INPUT DATA
-.-.-

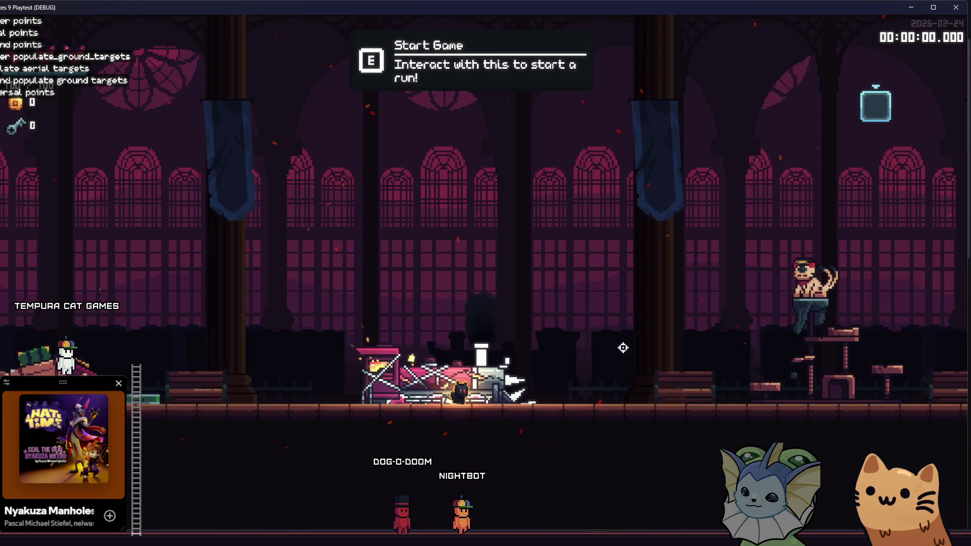
{"action": "key", "text": "d"}
{"action": "key", "text": "space"}
{"action": "key", "text": "d"}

-.-.-

WHAT YOU SHOULD DO
Omitting all pictures, give the preceding listing again exactly.

TASK SOLUTION
{"action": "key", "text": "d"}
{"action": "key", "text": "space"}
{"action": "key", "text": "d"}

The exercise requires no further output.